Missouri is listed among the country’s top 20 states with the largest elderly population — citizens who are 65 years of age and above.
MU recognizes that this particular sector of the society needs more medical care. But, unfortunately, more than 90% of Missouri’s counties don’t even receive adequate health care due to shortage of physicians.
“Uniting our organizations to develop a second clinical campus in Springfield, Missouri, was by far the best way to expand health care and medical education in the communities we serve,” Andrew Evans, associate dean and chief academic officer for MUs Springfield clinical campus and associate professor of clinical medicine, said in a press release. “It is a shining example of how the University of Missouri is advancing our state’s health and its economy.”
Evans also cited their gratitude to their clinical partners, CoxHealth and Mercy Springfield, alongwith the Missouri State University which made a commitment to share the university’s resources with Springfield students which include info tech support, health, and recreation.
“Our collaboration with MU and CoxHealth for this clinical campus is another example of like-minded organizations working together to do what’s right for patients in the future,”
Stuart Stangeland, chief operating officer for Mercy Springfield Clinics, also remarked during the ribbon-cutting ceremony last June 13. “Our doctors are excited about getting to practice medicine while also teaching and mentoring our next generation of providers.”
“By giving students more options for clinical training in other hospitals and physician practices, we are educating them on the diverse health needs of our state and increasing the odds of putting more physicians in Springfield and southwest Missouri,” Frank Romero, CoxHealth’s chief medical officer, also added.
The new clinical campus is part of a great expansion program which was envisioned by MU, CoxHealth, and Mercy Springfield almost a decade ago for the well-being and socio-economic benefits of the citizens of Missiouri.
The expansion program includes the establishment of a medical education infrastructure at the university which would cost more than $40 million.
“I can’t imagine a more impressive partnership for Missouri’s flagship public university, particularly at a time when our state and nation are in dire need of more physicians,” Patrick Delafontaine, Hugh E. and Sarah D. Stephenson Dean of the MU School of Medicine, commented. “Our mission at the MU School of Medicine is to train physicians who will care for our state’s growing elderly population, increasing numbers of patients living with chronic illnesses, and many others now have more access to health care.”
Based on the Conference Board’s Labor Shortages Index for the US, the lack of health care professionals and health care providers rank among the highest. And the need for this type of skilled workers just keeps on growing due to the retirement of more and more baby boomers.
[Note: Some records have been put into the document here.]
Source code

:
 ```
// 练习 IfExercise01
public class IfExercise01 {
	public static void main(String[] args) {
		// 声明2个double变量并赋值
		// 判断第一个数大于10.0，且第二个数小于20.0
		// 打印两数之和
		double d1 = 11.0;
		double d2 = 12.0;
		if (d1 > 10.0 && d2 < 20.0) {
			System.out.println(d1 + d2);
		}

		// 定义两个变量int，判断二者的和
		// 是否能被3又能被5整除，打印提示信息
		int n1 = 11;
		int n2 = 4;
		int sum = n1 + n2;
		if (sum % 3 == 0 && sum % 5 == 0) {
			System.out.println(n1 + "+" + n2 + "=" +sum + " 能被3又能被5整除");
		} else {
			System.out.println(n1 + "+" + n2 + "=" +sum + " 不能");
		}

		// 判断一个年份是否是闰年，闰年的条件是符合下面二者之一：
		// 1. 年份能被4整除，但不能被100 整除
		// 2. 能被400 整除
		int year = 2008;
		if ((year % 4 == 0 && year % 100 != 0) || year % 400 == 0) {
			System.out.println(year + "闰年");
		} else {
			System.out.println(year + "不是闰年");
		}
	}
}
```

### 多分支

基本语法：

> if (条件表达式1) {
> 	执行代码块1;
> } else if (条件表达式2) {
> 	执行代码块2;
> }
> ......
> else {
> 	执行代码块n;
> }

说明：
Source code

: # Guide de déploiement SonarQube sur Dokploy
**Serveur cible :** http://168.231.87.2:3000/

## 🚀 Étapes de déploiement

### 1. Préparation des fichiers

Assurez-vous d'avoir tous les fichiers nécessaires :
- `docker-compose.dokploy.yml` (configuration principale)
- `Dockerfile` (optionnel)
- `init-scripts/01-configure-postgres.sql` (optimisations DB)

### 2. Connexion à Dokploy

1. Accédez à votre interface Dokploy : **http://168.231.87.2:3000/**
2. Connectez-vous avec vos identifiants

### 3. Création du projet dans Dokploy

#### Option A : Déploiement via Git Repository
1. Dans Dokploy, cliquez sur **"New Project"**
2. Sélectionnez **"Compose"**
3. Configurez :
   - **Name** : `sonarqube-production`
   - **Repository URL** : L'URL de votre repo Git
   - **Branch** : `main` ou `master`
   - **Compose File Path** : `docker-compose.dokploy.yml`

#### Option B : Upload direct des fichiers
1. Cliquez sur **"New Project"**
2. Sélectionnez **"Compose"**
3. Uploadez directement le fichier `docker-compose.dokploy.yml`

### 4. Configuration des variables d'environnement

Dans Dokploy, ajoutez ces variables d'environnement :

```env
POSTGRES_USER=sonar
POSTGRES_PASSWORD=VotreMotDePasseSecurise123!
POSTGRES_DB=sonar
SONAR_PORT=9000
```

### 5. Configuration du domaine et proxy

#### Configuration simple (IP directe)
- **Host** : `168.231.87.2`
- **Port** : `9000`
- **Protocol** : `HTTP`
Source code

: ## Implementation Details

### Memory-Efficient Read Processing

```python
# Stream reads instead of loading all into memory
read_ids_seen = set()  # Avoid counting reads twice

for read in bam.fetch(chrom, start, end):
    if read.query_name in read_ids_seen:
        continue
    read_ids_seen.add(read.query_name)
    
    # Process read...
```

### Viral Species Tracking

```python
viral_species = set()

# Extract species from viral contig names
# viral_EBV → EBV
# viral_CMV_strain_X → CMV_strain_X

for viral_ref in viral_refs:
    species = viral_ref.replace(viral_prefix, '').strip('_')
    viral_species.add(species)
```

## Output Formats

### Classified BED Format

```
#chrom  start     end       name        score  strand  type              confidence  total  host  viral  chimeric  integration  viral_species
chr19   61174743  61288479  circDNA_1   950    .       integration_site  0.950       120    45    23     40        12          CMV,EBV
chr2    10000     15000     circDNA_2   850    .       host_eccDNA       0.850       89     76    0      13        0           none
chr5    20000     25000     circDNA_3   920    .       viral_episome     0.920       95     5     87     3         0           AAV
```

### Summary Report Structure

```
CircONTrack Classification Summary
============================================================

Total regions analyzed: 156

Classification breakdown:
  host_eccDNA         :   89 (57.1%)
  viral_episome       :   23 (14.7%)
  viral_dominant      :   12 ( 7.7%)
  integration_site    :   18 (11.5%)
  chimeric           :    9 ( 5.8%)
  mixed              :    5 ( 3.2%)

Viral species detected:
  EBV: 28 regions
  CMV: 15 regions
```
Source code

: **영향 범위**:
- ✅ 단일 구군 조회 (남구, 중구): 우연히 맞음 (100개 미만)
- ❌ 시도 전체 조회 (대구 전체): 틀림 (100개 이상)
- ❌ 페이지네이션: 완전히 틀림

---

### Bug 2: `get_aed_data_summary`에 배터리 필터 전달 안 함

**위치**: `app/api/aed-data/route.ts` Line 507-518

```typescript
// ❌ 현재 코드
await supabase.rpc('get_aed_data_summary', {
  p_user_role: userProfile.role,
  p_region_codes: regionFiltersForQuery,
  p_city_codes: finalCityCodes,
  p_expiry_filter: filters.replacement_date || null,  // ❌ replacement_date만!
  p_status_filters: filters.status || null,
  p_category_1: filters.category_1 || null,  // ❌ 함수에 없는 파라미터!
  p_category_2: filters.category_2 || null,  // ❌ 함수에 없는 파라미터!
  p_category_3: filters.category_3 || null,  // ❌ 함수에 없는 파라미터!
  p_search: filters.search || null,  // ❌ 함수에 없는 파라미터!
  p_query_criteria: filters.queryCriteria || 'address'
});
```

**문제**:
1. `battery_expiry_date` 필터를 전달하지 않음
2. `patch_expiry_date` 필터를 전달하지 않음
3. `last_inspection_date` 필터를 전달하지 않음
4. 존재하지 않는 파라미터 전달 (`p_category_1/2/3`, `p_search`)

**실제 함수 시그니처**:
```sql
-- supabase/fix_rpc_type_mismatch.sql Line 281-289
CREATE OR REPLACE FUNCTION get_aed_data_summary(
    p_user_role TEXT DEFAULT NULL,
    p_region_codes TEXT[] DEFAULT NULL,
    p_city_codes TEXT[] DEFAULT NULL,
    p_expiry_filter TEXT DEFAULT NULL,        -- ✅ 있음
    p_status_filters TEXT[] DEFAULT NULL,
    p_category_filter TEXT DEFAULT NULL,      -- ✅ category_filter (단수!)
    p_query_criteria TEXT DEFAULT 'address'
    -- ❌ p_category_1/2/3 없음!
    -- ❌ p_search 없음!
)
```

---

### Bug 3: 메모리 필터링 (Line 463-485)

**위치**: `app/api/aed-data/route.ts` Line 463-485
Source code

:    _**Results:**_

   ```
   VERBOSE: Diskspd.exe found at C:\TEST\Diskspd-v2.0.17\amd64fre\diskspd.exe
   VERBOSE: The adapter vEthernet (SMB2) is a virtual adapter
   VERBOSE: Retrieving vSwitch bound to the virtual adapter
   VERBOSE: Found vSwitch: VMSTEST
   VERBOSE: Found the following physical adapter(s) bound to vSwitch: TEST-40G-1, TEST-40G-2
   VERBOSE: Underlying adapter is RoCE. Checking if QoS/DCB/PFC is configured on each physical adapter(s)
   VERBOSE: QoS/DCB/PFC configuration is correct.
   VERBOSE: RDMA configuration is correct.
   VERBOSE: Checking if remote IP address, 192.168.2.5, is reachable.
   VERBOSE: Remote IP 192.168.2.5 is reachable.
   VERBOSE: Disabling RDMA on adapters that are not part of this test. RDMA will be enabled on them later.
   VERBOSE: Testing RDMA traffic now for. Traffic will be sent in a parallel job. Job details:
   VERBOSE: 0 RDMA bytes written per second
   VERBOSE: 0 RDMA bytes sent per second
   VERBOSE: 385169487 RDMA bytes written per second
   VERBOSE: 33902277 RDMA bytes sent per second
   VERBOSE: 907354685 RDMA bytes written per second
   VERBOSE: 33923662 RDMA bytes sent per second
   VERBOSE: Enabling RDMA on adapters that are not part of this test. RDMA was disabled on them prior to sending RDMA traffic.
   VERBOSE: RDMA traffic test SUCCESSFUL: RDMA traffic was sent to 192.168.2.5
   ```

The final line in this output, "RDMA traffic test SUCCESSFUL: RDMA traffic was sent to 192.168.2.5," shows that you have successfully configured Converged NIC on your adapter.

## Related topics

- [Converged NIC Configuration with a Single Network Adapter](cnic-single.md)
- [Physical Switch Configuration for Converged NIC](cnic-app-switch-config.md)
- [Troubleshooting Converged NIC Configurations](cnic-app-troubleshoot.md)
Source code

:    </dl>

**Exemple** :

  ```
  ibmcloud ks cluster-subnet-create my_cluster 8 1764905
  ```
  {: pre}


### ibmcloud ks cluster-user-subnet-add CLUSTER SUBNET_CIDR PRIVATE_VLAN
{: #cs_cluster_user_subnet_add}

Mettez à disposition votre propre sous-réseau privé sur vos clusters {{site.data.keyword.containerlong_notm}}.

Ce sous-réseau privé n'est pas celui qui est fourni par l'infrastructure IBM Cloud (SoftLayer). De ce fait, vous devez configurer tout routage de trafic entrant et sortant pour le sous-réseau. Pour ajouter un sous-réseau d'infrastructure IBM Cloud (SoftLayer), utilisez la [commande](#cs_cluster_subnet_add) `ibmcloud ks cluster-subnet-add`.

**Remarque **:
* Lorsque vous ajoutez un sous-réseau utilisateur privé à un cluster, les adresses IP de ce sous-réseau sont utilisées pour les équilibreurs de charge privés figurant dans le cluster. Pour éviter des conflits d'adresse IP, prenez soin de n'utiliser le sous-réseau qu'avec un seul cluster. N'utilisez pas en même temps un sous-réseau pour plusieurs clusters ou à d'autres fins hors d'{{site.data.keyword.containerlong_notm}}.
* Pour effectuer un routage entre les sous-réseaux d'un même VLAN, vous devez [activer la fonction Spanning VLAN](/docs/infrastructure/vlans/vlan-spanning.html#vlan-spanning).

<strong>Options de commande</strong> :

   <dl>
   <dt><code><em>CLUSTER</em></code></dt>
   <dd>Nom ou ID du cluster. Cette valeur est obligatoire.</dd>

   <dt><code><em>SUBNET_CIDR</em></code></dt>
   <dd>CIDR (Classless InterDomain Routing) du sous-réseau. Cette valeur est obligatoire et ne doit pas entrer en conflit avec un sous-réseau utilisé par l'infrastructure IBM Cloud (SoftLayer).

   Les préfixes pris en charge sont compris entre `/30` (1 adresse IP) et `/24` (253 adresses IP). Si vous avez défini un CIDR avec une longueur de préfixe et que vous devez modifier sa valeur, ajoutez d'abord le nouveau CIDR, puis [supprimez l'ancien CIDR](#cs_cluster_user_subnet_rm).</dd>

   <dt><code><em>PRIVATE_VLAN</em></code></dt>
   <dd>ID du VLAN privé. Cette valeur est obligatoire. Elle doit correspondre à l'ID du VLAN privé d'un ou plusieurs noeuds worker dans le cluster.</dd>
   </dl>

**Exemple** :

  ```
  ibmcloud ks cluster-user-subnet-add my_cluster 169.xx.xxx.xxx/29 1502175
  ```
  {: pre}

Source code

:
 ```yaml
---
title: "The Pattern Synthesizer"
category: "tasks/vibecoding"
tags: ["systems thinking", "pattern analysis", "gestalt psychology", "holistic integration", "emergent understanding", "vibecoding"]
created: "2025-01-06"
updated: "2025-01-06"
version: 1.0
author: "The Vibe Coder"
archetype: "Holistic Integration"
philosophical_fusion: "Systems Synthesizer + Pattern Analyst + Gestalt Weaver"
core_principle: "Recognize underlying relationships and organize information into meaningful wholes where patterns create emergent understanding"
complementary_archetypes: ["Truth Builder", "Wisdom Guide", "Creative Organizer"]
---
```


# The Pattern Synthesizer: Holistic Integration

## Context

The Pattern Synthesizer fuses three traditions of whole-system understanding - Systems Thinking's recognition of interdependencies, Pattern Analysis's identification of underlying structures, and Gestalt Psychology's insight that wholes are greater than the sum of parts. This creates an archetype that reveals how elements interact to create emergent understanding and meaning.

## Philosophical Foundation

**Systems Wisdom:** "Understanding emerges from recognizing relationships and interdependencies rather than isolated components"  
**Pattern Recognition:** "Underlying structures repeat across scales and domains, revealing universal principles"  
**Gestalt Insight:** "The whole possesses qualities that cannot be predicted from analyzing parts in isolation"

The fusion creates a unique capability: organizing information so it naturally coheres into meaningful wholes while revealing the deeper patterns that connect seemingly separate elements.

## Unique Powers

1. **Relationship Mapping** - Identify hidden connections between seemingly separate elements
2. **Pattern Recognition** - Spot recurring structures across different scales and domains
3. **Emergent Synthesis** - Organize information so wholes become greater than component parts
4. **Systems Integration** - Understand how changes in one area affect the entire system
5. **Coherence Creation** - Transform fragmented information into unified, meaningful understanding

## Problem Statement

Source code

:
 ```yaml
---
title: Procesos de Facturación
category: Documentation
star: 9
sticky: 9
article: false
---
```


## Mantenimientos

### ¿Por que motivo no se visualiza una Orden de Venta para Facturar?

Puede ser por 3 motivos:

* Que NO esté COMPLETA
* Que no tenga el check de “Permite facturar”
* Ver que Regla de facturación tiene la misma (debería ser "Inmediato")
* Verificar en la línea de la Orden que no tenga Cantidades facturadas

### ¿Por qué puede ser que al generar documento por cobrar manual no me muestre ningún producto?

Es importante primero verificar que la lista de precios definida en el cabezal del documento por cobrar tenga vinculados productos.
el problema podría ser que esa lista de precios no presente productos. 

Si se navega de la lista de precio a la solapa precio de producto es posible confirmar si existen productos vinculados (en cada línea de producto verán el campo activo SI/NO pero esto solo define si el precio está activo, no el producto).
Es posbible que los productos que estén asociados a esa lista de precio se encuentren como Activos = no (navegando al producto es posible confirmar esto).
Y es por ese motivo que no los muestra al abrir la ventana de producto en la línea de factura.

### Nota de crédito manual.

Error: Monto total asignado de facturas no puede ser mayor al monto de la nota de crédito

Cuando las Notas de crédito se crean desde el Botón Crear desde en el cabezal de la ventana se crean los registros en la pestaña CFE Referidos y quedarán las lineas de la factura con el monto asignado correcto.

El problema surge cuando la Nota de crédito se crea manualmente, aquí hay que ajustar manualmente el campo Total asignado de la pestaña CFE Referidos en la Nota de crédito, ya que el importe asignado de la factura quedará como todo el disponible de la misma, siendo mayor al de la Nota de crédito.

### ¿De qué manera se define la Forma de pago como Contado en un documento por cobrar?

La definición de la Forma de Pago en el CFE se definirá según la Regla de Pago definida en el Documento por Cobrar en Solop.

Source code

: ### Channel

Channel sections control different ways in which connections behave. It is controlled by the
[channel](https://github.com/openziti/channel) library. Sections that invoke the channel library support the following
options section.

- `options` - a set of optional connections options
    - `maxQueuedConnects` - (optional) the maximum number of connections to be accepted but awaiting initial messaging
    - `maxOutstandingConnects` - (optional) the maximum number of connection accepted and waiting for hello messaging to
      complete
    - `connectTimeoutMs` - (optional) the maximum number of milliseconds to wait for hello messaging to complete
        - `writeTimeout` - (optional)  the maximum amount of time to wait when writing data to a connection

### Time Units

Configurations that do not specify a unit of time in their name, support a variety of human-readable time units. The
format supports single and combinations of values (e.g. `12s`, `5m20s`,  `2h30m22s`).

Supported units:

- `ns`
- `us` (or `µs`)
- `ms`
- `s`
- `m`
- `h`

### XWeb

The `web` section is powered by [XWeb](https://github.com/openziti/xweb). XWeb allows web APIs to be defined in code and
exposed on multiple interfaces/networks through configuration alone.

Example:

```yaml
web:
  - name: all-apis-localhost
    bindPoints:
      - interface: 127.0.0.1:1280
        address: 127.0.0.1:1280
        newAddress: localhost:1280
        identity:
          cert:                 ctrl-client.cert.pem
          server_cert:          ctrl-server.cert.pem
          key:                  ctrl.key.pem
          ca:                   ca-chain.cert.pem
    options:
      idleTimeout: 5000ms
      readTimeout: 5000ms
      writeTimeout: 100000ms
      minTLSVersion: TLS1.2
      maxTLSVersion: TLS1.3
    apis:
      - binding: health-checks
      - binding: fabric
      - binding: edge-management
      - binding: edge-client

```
According to the World Bank, as of 2015, Americans aged 65 and above had already come to constitute 15% of the country’s total population.
More than 45 million American elderlies are requiring medical care today, and this number will continue to increase with the aging of more and more baby boomers — those people born between 1946 and 1964.
“It is important to understand we are still one medical school, now with two top-quality campuses and some of the best clinical partners in the state,” Delafontaine further remarked as he considered Missouri’s future. “We now have the partners, resources and talent needed to transform medical education in Missouri.”
MU’s million-dollar medical education building targets to open this coming 2017.
The whole expansion endeavor, inspired by a great public-private partnership among Missouri’s health care systems, expects to produce more than 300 physicians, more than 3,000 health care employment opportunities, and to contribute almost $400 million to the state’s economy.